Certes cette personne a appris des choses tout au long de sa vie, et même pendant cette nouvelle expérience. Néanmoins, lorsqu’il a fallu apprendre les compétences et connaissances essentielles à sa survie entrepreneuriale (cf. ci-dessus) cela s’est avéré très difficile. Voilà tout l’enjeu, apprendre ce dont nous avons besoins pour subsister dans son environnement. Aujourd’hui pour de nombreuses entreprises, cet apprentissage est d’ordre technologique.
D’autre part, au-delà de ces éléments, pour moi cela a confirmé beaucoup de choses et permis de mettre en pratique une nécessité que je connaissais déjà : apprendre en permanence et donc de savoir apprendre, surtout pour faire face au changement.
Si je maîtrise cette qualité depuis toujours, c’est parce qu’étant enfant j’étais subjugué par la série Le Caméléon. Celle-ci raconte l’histoire d’un homme à la faculté extraordinaire de pouvoir prendre n’importe quelle identité/métier. Toutefois, pour se faire il doit avant tout s’immerger dans la peau de celui qu’il veut être. Pour devenir pompier, il apprend donc le comportement du feu et à le manipuler. En résumé, il fait preuve d’une forte empathie couplée à une curiosité sans limite.

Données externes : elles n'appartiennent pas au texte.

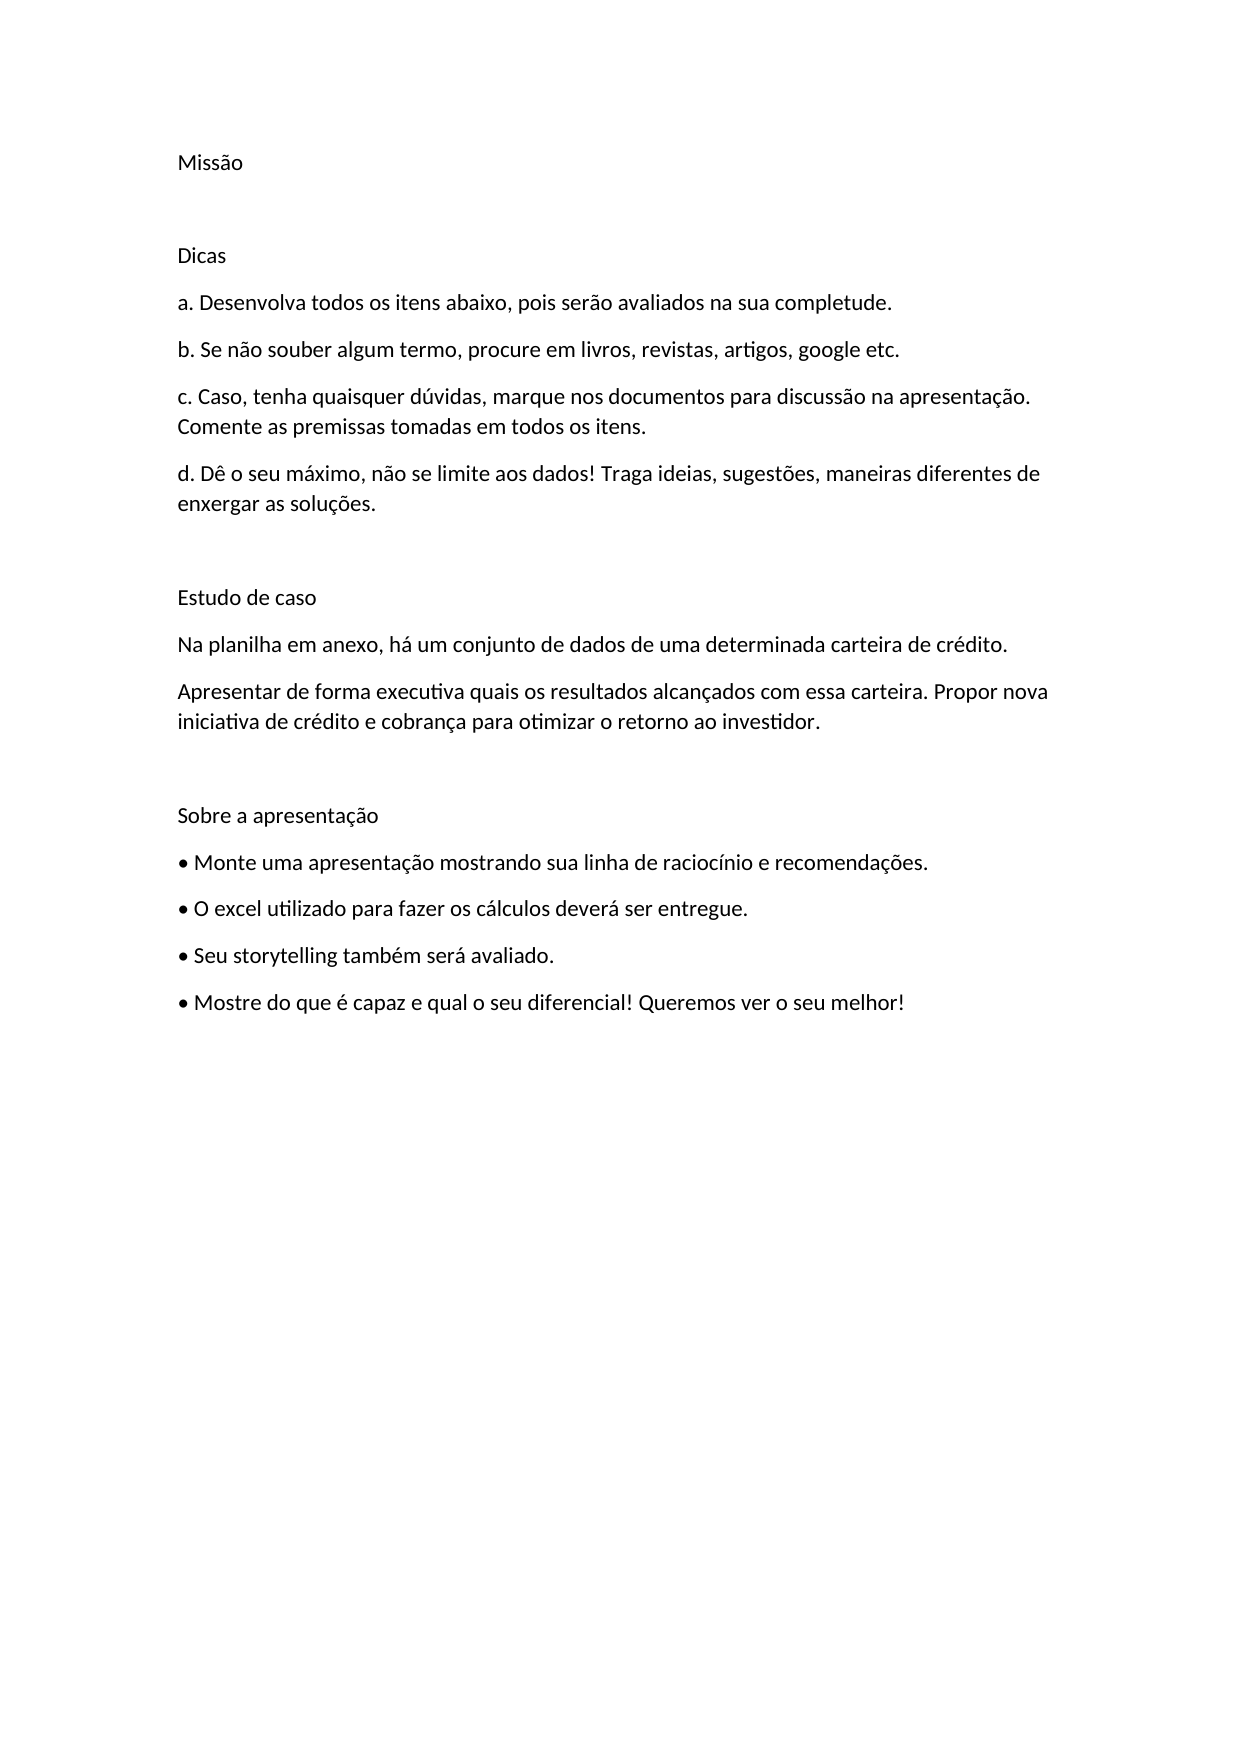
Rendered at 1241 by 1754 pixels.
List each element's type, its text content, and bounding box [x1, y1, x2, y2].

text Dicas [177, 241, 1063, 269]
text Missão [177, 148, 1063, 176]
text Na planilha em anexo, há um conjunto de dados de uma determinada carteira de crédito. [177, 630, 1063, 658]
text c. Caso, tenha quaisquer dúvidas, marque nos documentos para discussão na apresentação. Comente as premissas tomadas em todos os itens. [177, 382, 1063, 440]
text d. Dê o seu máximo, não se limite aos dados! Traga ideias, sugestões, maneiras diferentes de enxergar as soluções. [177, 459, 1063, 517]
text b. Se não souber algum termo, procure em livros, revistas, artigos, google etc. [177, 335, 1063, 363]
text • Monte uma apresentação mostrando sua linha de raciocínio e recomendações. [177, 848, 1063, 876]
text Apresentar de forma executiva quais os resultados alcançados com essa carteira. Propor nova iniciativa de crédito e cobrança para otimizar o retorno ao investidor. [177, 677, 1063, 735]
text • Seu storytelling também será avaliado. [177, 941, 1063, 969]
text Sobre a apresentação [177, 801, 1063, 829]
text a. Desenvolva todos os itens abaixo, pois serão avaliados na sua completude. [177, 288, 1063, 316]
text • O excel utilizado para fazer os cálculos deverá ser entregue. [177, 894, 1063, 922]
text Estudo de caso [177, 583, 1063, 611]
text • Mostre do que é capaz e qual o seu diferencial! Queremos ver o seu melhor! [177, 988, 1063, 1016]
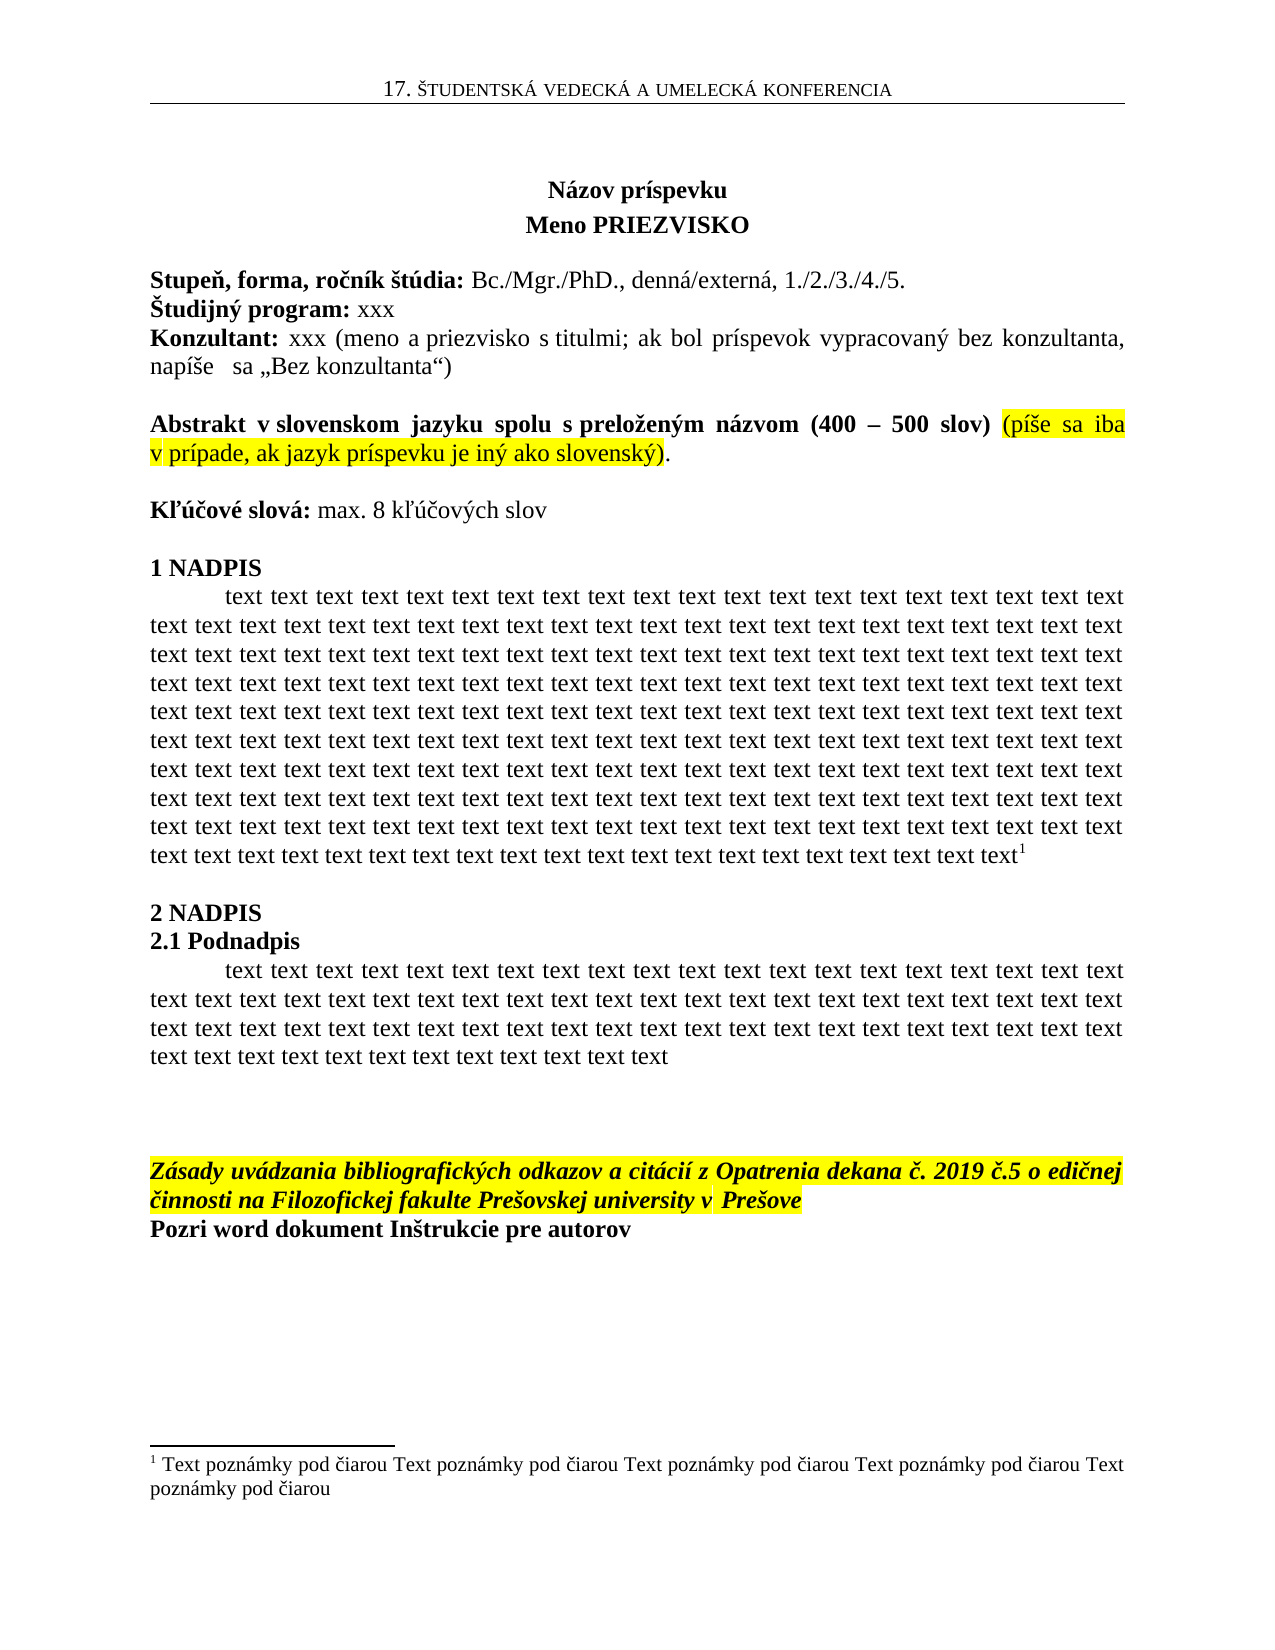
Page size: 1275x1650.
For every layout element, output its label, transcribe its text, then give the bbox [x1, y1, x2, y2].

text Konzultant: xxx (meno a priezvisko s titulmi; ak bol príspevok vypracovaný bez konzultanta, napíše sa „Bez konzultanta“) [150, 323, 1125, 380]
text 2.1 Podnadpis [150, 926, 1125, 955]
text Kľúčové slová: max. 8 kľúčových slov [150, 495, 1125, 524]
text Pozri word dokument Inštrukcie pre autorov [150, 1214, 1125, 1243]
subtitle Meno priezvisko [150, 210, 1125, 239]
text 1 NADPIS [150, 553, 1125, 581]
text 2 NADPIS [150, 898, 1125, 926]
subtitle Zásady uvádzania bibliografických odkazov a citácií z Opatrenia dekana č. 2019 č.5 o edičnej činnosti na Filozofickej fakulte Prešovskej university v Prešove [802, 1156, 1125, 1214]
text text text text text text text text text text text text text text text text text text text text text text text text text text text text text text text text text text text text text text text text text text text text text text text text text text text text text text text text text text text text text text text text text text text text text text text text text text text text text [150, 955, 1125, 1070]
text Stupeň, forma, ročník štúdia: Bc./Mgr./PhD., denná/externá, 1./2./3./4./5. [150, 265, 1125, 294]
text Abstrakt v slovenskom jazyku spolu s preloženým názvom (400 – 500 slov) (píše sa iba v prípade, ak jazyk príspevku je iný ako slovenský). [150, 409, 1125, 466]
text Študijný program: xxx [150, 294, 1125, 323]
text text text text text text text text text text text text text text text text text text text text text text text text text text text text text text text text text text text text text text text text text text text text text text text text text text text text text text text text text text text text text text text text text text text text text text text text text text text text text text text text text text text text text text text text text text text text text text text text text text text text text text text text text text text text text text text text text text text text text text text text text text text text text text text text text text text text text text text text text text text text text text text text text text text text text text text text text text text text text text text text text text text text text text text text text text text text text text text text text text text text text text text text text text text text text text text text text text text text text text text text text text text text text text text text text text text text text text text text text [150, 581, 1125, 869]
subtitle Názov príspevku [150, 175, 1125, 204]
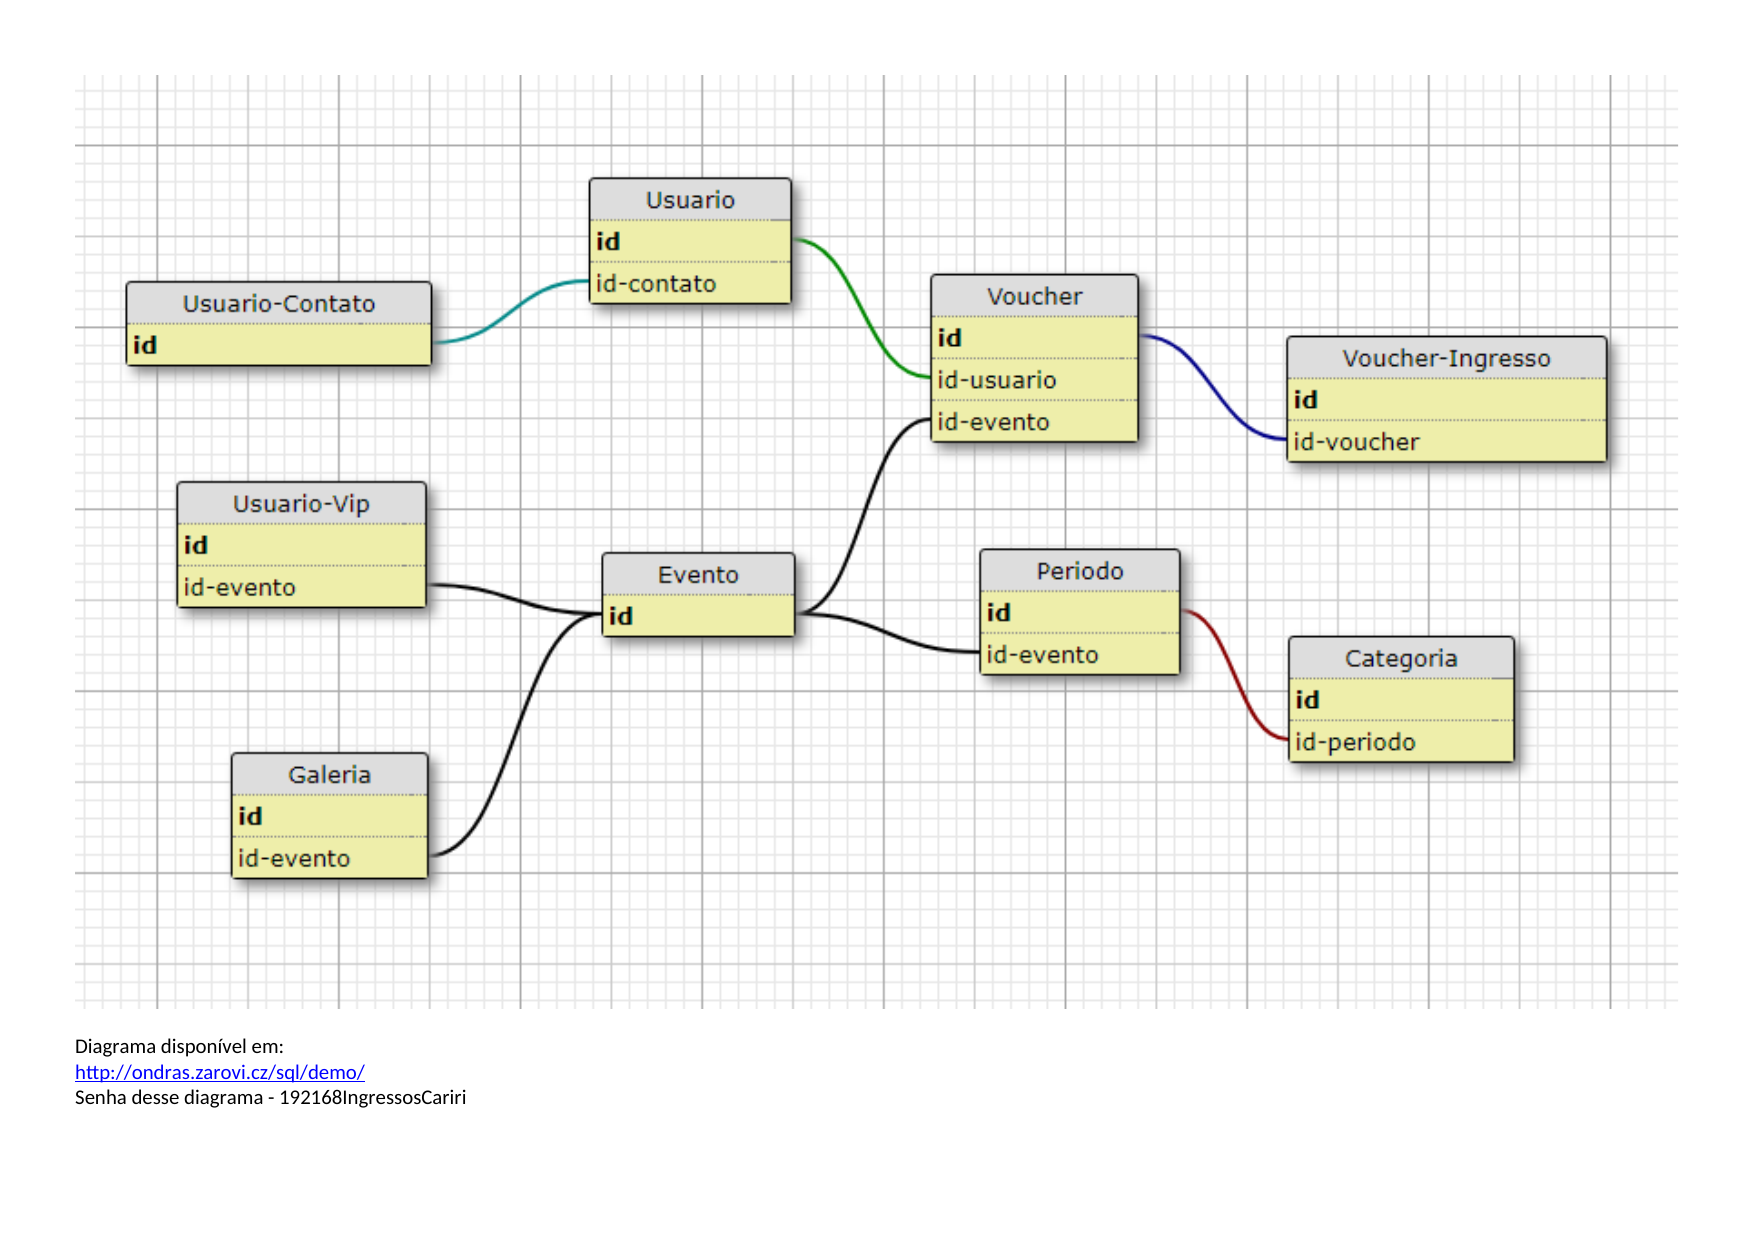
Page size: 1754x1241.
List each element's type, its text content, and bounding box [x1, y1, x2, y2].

text Diagrama disponível em: [75, 1034, 1679, 1059]
text http://ondras.zarovi.cz/sql/demo/ [75, 1059, 1679, 1084]
text Senha desse diagrama - 192168IngressosCariri [75, 1084, 1754, 1110]
picture [75, 75, 1679, 1009]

Ainsi, nous devons donc maintenir notre apprentissage perpétuel et donc savoir apprendre. Comment ? En posant des « Pourquois » ? Cultivons notre curiosité à la manière d’un enfant. D’autre part, l’empathie, cette faculté à se mettre à la place des autres est essentielle. À l’heure où les concepts d’expérience (utilisateur, employé, étudiant, et pourquoi pas patient) se multiplient, il apparait comme évident de faire preuve de cette magnifique qualité. Nous devons aussi repenser nos modèles pédagogiques. Même si nombres d’intervenants et formateurs ont des idées pour améliorer cela. Tant que nous serons bridés par des normes dictées par la bureaucratie et qui se trouvent à des années lumières de la réalité, cela sera difficile de faire des miracles. Je m’adresse donc à tous les individus, notre survie en tant qu’espèce a toujours été et sera toujours l’adaptation. Mais pour changer, il faut apprendre à nouveau.